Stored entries
··········

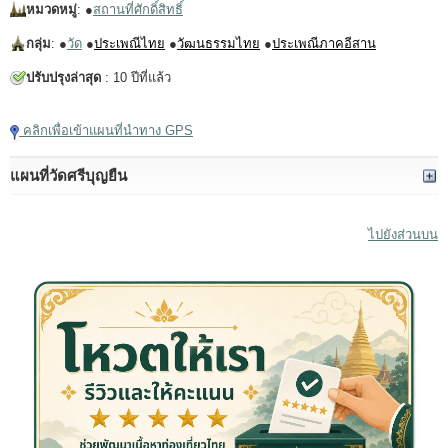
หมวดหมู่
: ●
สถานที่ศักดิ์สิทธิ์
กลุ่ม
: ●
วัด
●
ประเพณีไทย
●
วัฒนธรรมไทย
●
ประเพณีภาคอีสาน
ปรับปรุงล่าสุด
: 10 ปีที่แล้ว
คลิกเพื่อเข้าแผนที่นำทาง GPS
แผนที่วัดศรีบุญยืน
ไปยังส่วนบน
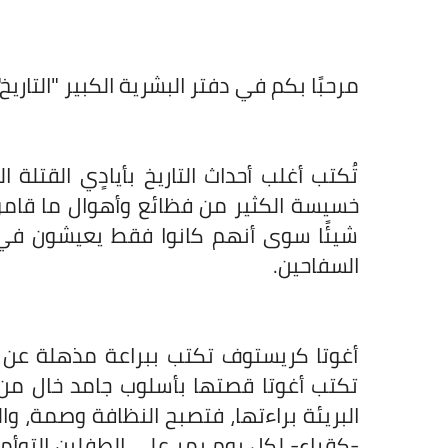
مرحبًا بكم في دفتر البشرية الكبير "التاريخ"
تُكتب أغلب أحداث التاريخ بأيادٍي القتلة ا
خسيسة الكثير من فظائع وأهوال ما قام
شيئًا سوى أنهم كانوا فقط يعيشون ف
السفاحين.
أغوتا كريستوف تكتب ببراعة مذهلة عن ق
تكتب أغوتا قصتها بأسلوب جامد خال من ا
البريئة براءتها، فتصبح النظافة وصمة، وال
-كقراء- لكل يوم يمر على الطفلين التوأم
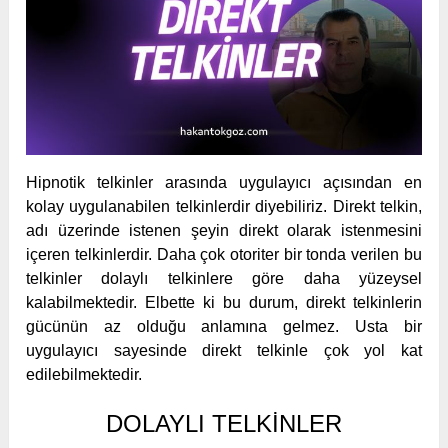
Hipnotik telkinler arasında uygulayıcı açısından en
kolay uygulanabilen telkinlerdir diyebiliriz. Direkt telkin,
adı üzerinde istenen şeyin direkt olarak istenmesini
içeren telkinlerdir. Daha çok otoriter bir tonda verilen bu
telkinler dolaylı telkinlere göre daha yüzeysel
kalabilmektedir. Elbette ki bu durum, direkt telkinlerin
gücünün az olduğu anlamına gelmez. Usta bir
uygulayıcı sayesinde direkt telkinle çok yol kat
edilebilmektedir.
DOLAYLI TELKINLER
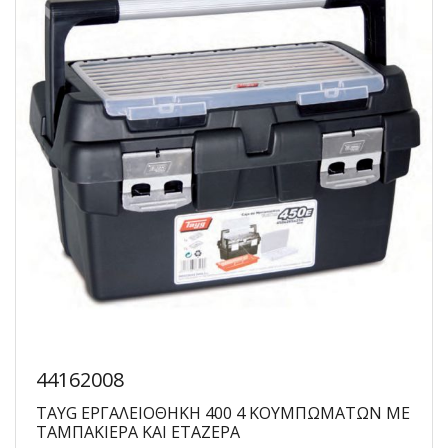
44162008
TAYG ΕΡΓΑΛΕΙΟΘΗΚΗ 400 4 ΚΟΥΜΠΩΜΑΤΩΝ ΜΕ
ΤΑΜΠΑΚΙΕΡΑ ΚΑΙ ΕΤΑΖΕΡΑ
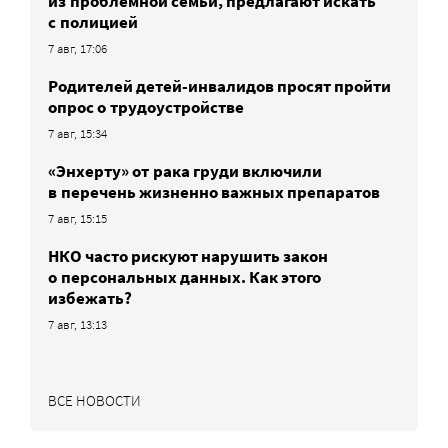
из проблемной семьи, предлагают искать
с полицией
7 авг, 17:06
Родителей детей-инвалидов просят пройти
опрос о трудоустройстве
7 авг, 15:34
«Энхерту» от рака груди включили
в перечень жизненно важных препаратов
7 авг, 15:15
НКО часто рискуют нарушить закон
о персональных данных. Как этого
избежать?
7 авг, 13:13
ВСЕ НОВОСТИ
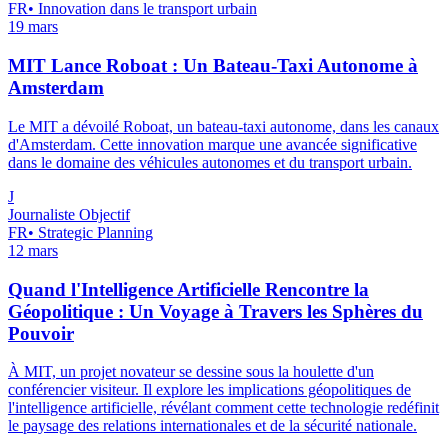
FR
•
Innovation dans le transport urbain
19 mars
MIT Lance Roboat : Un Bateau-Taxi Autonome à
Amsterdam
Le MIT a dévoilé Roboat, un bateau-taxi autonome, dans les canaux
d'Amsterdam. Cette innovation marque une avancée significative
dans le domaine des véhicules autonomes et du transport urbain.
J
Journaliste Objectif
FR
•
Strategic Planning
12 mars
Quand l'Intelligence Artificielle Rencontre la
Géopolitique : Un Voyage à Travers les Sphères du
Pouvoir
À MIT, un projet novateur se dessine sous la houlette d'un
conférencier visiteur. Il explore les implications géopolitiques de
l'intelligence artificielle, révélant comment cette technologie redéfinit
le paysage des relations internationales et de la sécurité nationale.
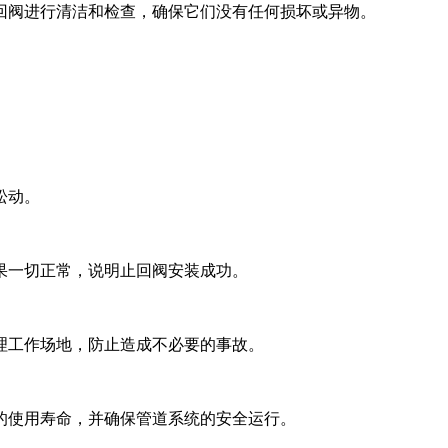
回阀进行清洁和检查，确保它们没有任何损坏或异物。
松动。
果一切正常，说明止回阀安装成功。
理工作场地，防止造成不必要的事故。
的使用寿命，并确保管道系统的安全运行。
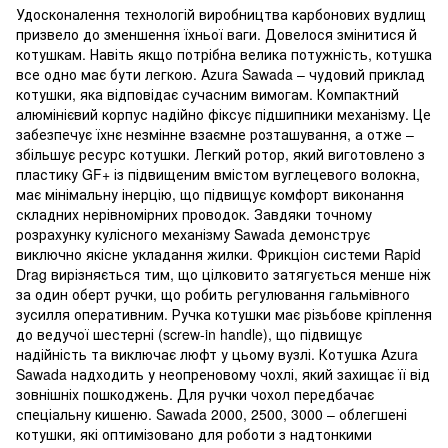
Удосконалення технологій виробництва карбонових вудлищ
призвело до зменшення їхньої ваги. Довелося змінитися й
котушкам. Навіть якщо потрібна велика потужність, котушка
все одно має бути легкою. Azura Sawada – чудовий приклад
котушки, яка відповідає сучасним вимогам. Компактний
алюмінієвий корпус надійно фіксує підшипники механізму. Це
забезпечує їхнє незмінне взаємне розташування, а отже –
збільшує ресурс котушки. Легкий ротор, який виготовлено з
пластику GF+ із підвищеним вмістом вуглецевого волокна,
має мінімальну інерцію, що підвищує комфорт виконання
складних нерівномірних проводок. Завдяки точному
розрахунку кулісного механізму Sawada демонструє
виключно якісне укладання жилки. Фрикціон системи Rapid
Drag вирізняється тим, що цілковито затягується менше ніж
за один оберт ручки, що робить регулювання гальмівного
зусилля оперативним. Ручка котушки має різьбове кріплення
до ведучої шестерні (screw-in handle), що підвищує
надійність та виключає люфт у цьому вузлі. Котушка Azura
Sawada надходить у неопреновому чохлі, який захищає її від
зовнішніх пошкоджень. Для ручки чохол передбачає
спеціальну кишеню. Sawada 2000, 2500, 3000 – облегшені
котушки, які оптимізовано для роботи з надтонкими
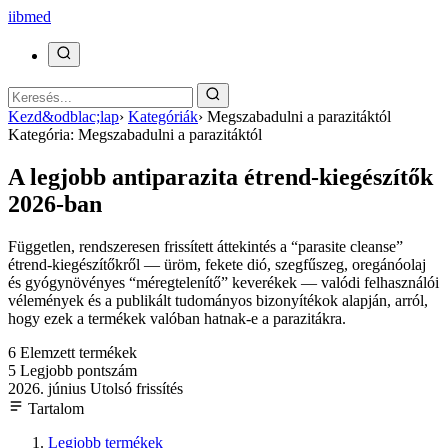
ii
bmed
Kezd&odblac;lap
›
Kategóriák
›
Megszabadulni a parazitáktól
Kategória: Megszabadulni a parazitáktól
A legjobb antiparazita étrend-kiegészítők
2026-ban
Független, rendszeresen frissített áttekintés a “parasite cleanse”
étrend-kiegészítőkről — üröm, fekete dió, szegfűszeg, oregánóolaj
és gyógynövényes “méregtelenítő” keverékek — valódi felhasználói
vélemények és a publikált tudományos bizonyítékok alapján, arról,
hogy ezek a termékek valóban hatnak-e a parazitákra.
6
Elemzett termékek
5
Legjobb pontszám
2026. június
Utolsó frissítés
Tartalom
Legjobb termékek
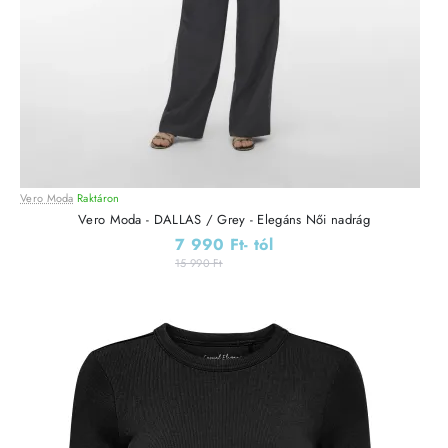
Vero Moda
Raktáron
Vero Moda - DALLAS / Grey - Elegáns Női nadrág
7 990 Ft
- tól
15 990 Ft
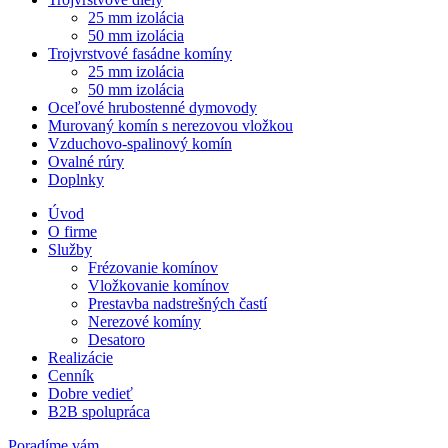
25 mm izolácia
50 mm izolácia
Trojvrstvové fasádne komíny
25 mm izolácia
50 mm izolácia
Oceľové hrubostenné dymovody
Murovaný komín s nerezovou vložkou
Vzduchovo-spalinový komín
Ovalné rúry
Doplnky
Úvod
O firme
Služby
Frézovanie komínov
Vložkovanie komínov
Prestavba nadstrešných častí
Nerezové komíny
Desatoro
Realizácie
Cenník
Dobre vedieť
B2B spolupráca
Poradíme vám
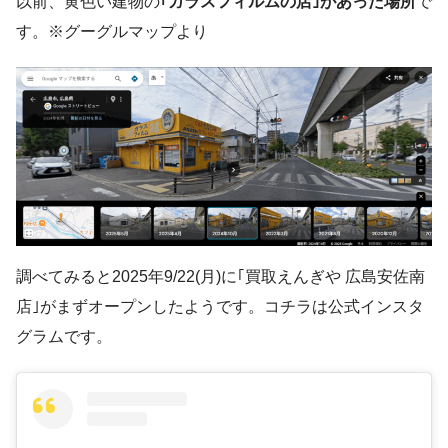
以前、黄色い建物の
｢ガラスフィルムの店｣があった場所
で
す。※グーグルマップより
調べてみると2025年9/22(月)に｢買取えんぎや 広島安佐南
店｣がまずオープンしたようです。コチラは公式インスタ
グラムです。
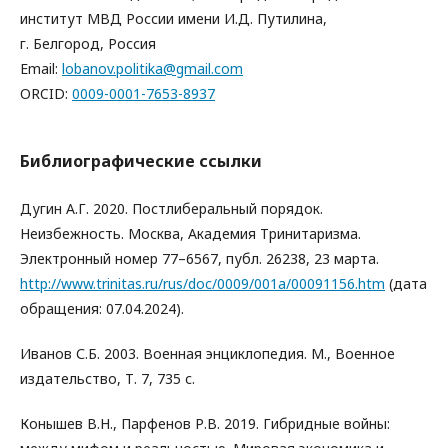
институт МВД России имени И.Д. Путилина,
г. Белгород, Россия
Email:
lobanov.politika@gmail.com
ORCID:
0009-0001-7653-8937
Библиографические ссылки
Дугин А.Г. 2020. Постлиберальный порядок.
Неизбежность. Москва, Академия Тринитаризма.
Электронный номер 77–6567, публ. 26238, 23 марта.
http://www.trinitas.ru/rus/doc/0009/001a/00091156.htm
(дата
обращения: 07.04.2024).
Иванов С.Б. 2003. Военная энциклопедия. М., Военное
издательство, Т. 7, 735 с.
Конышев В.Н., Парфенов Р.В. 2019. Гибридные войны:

··········

Assignment
Could you copy all of the entries above exactly, without the pictures?

Response to this exercise
หมวดหมู่
: ●
สถานที่ศักดิ์สิทธิ์
กลุ่ม
: ●
วัด
●
ประเพณีไทย
●
วัฒนธรรมไทย
●
ประเพณีภาคอีสาน
ปรับปรุงล่าสุด
: 10 ปีที่แล้ว
คลิกเพื่อเข้าแผนที่นำทาง GPS
แผนที่วัดศรีบุญยืน
ไปยังส่วนบน
مرحبًا بكم في دفتر البشرية الكبير "التاريخ"
تُكتب أغلب أحداث التاريخ بأيادٍي القتلة ا
خسيسة الكثير من فظائع وأهوال ما قام
شيئًا سوى أنهم كانوا فقط يعيشون ف
السفاحين.
أغوتا كريستوف تكتب ببراعة مذهلة عن ق
تكتب أغوتا قصتها بأسلوب جامد خال من ا
البريئة براءتها، فتصبح النظافة وصمة، وال
-كقراء- لكل يوم يمر على الطفلين التوأم
Hipnotik telkinler arasında uygulayıcı açısından en
kolay uygulanabilen telkinlerdir diyebiliriz. Direkt telkin,
adı üzerinde istenen şeyin direkt olarak istenmesini
içeren telkinlerdir. Daha çok otoriter bir tonda verilen bu
telkinler dolaylı telkinlere göre daha yüzeysel
kalabilmektedir. Elbette ki bu durum, direkt telkinlerin
gücünün az olduğu anlamına gelmez. Usta bir
uygulayıcı sayesinde direkt telkinle çok yol kat
edilebilmektedir.
DOLAYLI TELKINLER
44162008
TAYG ΕΡΓΑΛΕΙΟΘΗΚΗ 400 4 ΚΟΥΜΠΩΜΑΤΩΝ ΜΕ
ΤΑΜΠΑΚΙΕΡΑ ΚΑΙ ΕΤΑΖΕΡΑ
из проблемной семьи, предлагают искать
с полицией
7 авг, 17:06
Родителей детей-инвалидов просят пройти
опрос о трудоустройстве
7 авг, 15:34
«Энхерту» от рака груди включили
в перечень жизненно важных препаратов
7 авг, 15:15
НКО часто рискуют нарушить закон
о персональных данных. Как этого
избежать?
7 авг, 13:13
ВСЕ НОВОСТИ
FR
•
Innovation dans le transport urbain
19 mars
MIT Lance Roboat : Un Bateau-Taxi Autonome à
Amsterdam
Le MIT a dévoilé Roboat, un bateau-taxi autonome, dans les canaux
d'Amsterdam. Cette innovation marque une avancée significative
dans le domaine des véhicules autonomes et du transport urbain.
J
Journaliste Objectif
FR
•
Strategic Planning
12 mars
Quand l'Intelligence Artificielle Rencontre la
Géopolitique : Un Voyage à Travers les Sphères du
Pouvoir
À MIT, un projet novateur se dessine sous la houlette d'un
conférencier visiteur. Il explore les implications géopolitiques de
l'intelligence artificielle, révélant comment cette technologie redéfinit
le paysage des relations internationales et de la sécurité nationale.
回阀进行清洁和检查，确保它们没有任何损坏或异物。
松动。
果一切正常，说明止回阀安装成功。
理工作场地，防止造成不必要的事故。
的使用寿命，并确保管道系统的安全运行。
Удосконалення технологій виробництва карбонових вудлищ
призвело до зменшення їхньої ваги. Довелося змінитися й
котушкам. Навіть якщо потрібна велика потужність, котушка
все одно має бути легкою. Azura Sawada – чудовий приклад
котушки, яка відповідає сучасним вимогам. Компактний
алюмінієвий корпус надійно фіксує підшипники механізму. Це
забезпечує їхнє незмінне взаємне розташування, а отже –
збільшує ресурс котушки. Легкий ротор, який виготовлено з
пластику GF+ із підвищеним вмістом вуглецевого волокна,
має мінімальну інерцію, що підвищує комфорт виконання
складних нерівномірних проводок. Завдяки точному
розрахунку кулісного механізму Sawada демонструє
виключно якісне укладання жилки. Фрикціон системи Rapid
Drag вирізняється тим, що цілковито затягується менше ніж
за один оберт ручки, що робить регулювання гальмівного
зусилля оперативним. Ручка котушки має різьбове кріплення
до ведучої шестерні (screw-in handle), що підвищує
надійність та виключає люфт у цьому вузлі. Котушка Azura
Sawada надходить у неопреновому чохлі, який захищає її від
зовнішніх пошкоджень. Для ручки чохол передбачає
спеціальну кишеню. Sawada 2000, 2500, 3000 – облегшені
котушки, які оптимізовано для роботи з надтонкими
ii
bmed
Kezd&odblac;lap
›
Kategóriák
›
Megszabadulni a parazitáktól
Kategória: Megszabadulni a parazitáktól
A legjobb antiparazita étrend-kiegészítők
2026-ban
Független, rendszeresen frissített áttekintés a “parasite cleanse”
étrend-kiegészítőkről — üröm, fekete dió, szegfűszeg, oregánóolaj
és gyógynövényes “méregtelenítő” keverékek — valódi felhasználói
vélemények és a publikált tudományos bizonyítékok alapján, arról,
hogy ezek a termékek valóban hatnak-e a parazitákra.
6
Elemzett termékek
5
Legjobb pontszám
2026. június
Utolsó frissítés
Tartalom
Legjobb termékek
Vero Moda
Raktáron
Vero Moda - DALLAS / Grey - Elegáns Női nadrág
7 990 Ft
- tól
15 990 Ft
25 mm izolácia
50 mm izolácia
Trojvrstvové fasádne komíny
25 mm izolácia
50 mm izolácia
Oceľové hrubostenné dymovody
Murovaný komín s nerezovou vložkou
Vzduchovo-spalinový komín
Ovalné rúry
Doplnky
Úvod
O firme
Služby
Frézovanie komínov
Vložkovanie komínov
Prestavba nadstrešných častí
Nerezové komíny
Desatoro
Realizácie
Cenník
Dobre vedieť
B2B spolupráca
Poradíme vám
以前、黄色い建物の
｢ガラスフィルムの店｣があった場所
で
す。※グーグルマップより
調べてみると2025年9/22(月)に｢買取えんぎや 広島安佐南
店｣がまずオープンしたようです。コチラは公式インスタ
グラムです。
институт МВД России имени И.Д. Путилина,
г. Белгород, Россия
Email:
lobanov.politika@gmail.com
ORCID:
0009-0001-7653-8937
Библиографические ссылки
Дугин А.Г. 2020. Постлиберальный порядок.
Неизбежность. Москва, Академия Тринитаризма.
Электронный номер 77–6567, публ. 26238, 23 марта.
http://www.trinitas.ru/rus/doc/0009/001a/00091156.htm
(дата
обращения: 07.04.2024).
Иванов С.Б. 2003. Военная энциклопедия. М., Военное
издательство, Т. 7, 735 с.
Конышев В.Н., Парфенов Р.В. 2019. Гибридные войны:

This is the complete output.